» **Problem to work on**
Transcribe the entries' lines exactly as they stand, from the line containing "нормальному образованию крови" through the line containing "документов ❗️ наличие загранпаспорта ❗️.", and leave the pictures out of your answer.

*** Opening Task material ***

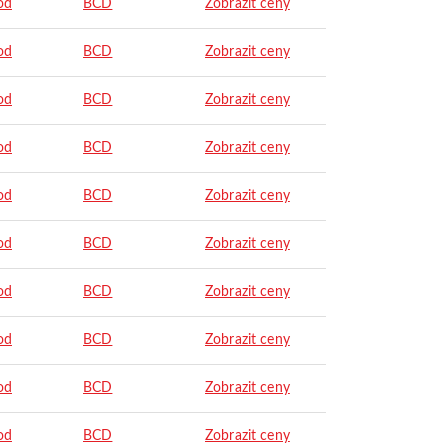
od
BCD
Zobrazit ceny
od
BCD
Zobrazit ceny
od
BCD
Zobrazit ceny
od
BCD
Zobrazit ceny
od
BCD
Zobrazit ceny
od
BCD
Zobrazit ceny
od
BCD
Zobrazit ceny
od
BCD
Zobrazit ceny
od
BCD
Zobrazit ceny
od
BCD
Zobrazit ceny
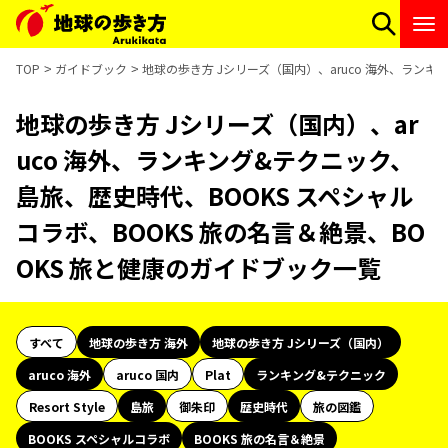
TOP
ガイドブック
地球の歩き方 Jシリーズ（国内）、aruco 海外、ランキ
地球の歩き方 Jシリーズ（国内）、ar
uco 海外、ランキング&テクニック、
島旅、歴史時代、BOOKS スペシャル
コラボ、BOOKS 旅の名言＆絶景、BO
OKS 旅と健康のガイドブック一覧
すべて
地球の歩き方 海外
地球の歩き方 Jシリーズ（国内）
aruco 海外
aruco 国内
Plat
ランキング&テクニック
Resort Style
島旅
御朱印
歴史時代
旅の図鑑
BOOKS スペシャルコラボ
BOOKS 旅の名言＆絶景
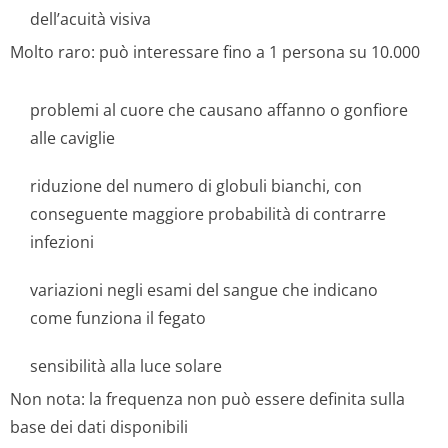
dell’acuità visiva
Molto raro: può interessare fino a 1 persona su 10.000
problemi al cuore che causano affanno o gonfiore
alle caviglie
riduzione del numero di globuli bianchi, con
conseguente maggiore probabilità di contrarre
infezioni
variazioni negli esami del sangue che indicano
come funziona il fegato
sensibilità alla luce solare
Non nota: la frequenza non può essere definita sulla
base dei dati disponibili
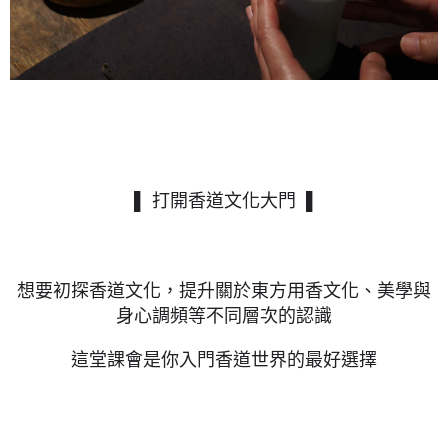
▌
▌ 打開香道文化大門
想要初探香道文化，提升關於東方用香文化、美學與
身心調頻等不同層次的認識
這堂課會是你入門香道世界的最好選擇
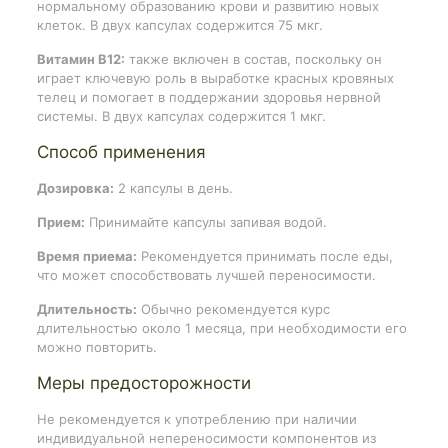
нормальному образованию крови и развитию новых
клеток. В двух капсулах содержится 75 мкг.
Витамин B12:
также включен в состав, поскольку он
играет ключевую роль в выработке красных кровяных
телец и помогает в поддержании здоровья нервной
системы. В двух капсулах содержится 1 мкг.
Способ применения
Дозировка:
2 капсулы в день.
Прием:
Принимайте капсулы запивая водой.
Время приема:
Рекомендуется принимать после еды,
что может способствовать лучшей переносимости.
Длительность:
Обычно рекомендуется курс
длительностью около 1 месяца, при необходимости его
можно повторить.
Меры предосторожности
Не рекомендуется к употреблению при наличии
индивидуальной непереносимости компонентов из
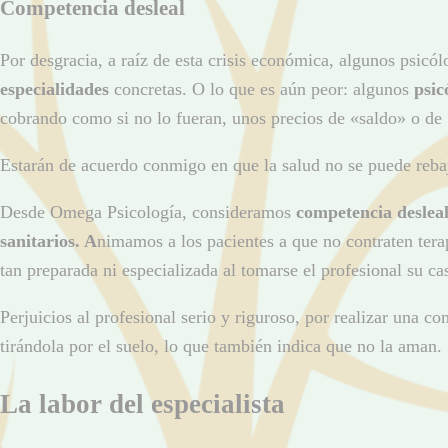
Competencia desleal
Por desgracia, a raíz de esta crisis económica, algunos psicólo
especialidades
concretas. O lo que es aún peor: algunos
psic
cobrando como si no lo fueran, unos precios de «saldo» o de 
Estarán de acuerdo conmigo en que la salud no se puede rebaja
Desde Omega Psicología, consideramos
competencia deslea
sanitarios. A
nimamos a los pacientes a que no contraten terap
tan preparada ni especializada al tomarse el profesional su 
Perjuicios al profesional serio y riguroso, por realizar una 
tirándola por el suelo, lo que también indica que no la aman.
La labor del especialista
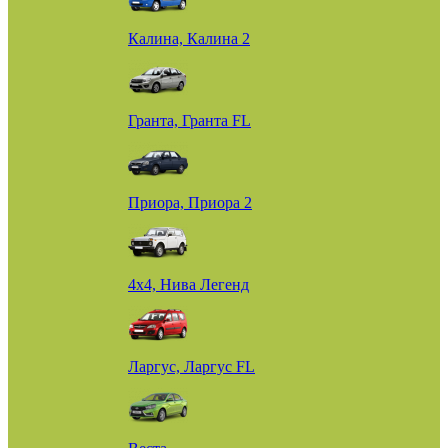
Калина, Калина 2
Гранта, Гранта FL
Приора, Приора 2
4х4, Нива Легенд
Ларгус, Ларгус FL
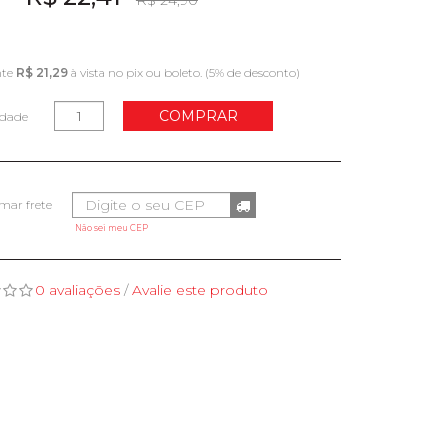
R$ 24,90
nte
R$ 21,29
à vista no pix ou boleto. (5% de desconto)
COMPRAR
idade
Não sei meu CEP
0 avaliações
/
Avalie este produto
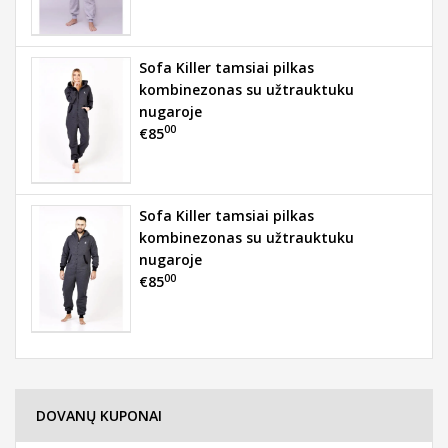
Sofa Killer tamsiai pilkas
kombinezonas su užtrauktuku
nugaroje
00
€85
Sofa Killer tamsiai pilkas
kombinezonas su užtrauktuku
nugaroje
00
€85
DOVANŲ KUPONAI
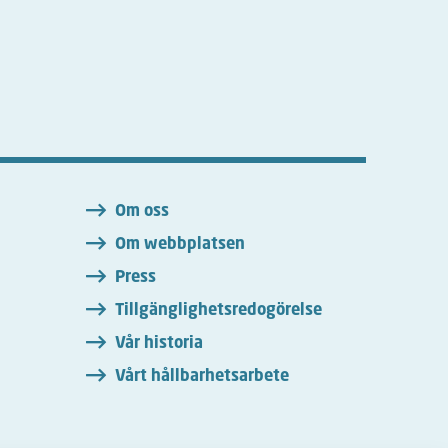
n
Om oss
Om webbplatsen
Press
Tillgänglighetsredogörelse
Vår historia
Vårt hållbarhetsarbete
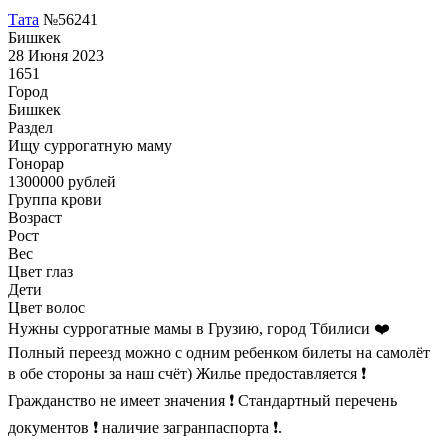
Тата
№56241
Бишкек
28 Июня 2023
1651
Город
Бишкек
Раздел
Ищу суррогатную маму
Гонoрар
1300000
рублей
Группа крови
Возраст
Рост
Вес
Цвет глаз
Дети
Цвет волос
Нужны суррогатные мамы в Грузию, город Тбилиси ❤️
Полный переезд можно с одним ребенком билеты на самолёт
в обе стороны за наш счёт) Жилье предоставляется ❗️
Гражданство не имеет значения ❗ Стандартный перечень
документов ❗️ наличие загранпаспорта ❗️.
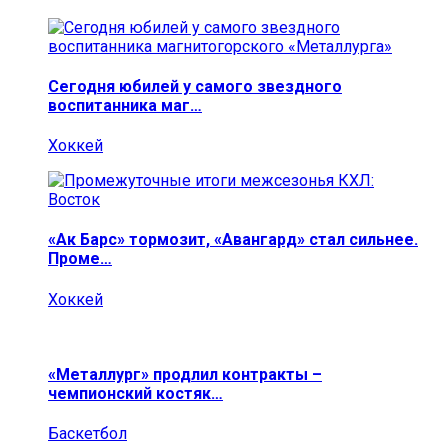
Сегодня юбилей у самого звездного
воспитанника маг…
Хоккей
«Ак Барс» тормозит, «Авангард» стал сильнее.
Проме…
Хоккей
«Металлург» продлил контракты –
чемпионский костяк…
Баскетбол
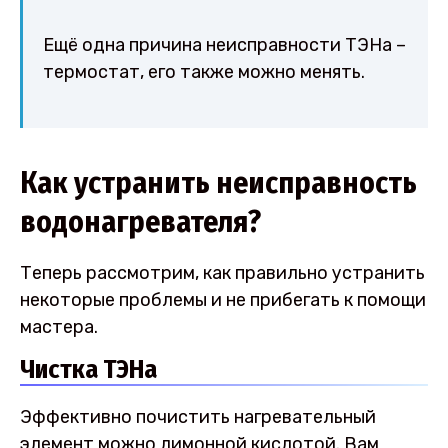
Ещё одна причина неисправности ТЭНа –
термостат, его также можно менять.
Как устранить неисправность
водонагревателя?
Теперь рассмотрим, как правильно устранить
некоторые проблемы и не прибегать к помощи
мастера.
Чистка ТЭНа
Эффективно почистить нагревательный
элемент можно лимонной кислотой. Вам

*** Closing Task material ***

» **Task output**
нормальному образованию крови и развитию новых
клеток. В двух капсулах содержится 75 мкг.
Витамин B12:
также включен в состав, поскольку он
играет ключевую роль в выработке красных кровяных
телец и помогает в поддержании здоровья нервной
системы. В двух капсулах содержится 1 мкг.
Способ применения
Дозировка:
2 капсулы в день.
Прием:
Принимайте капсулы запивая водой.
Время приема:
Рекомендуется принимать после еды,
что может способствовать лучшей переносимости.
Длительность:
Обычно рекомендуется курс
длительностью около 1 месяца, при необходимости его
можно повторить.
Меры предосторожности
Не рекомендуется к употреблению при наличии
индивидуальной непереносимости компонентов из
Competencia desleal
Por desgracia, a raíz de esta crisis económica, algunos psicólo
especialidades
concretas. O lo que es aún peor: algunos
psic
cobrando como si no lo fueran, unos precios de «saldo» o de 
Estarán de acuerdo conmigo en que la salud no se puede rebaja
Desde Omega Psicología, consideramos
competencia deslea
sanitarios. A
nimamos a los pacientes a que no contraten terap
tan preparada ni especializada al tomarse el profesional su 
Perjuicios al profesional serio y riguroso, por realizar una 
tirándola por el suelo, lo que también indica que no la aman.
La labor del especialista
Калина, Калина 2
Гранта, Гранта FL
Приора, Приора 2
4х4, Нива Легенд
Ларгус, Ларгус FL
R$ 24,90
nte
R$ 21,29
à vista no pix ou boleto. (5% de desconto)
COMPRAR
idade
Não sei meu CEP
0 avaliações
/
Avalie este produto
Sofa Killer tamsiai pilkas
kombinezonas su užtrauktuku
nugaroje
00
€85
Sofa Killer tamsiai pilkas
kombinezonas su užtrauktuku
nugaroje
00
€85
DOVANŲ KUPONAI
n
Om oss
Om webbplatsen
Press
Tillgänglighetsredogörelse
Vår historia
Vårt hållbarhetsarbete
Тата
№56241
Бишкек
28 Июня 2023
1651
Город
Бишкек
Раздел
Ищу суррогатную маму
Гонoрар
1300000
рублей
Группа крови
Возраст
Рост
Вес
Цвет глаз
Дети
Цвет волос
Нужны суррогатные мамы в Грузию, город Тбилиси ❤️
Полный переезд можно с одним ребенком билеты на самолёт
в обе стороны за наш счёт) Жилье предоставляется ❗️
Гражданство не имеет значения ❗ Стандартный перечень
документов ❗️ наличие загранпаспорта ❗️.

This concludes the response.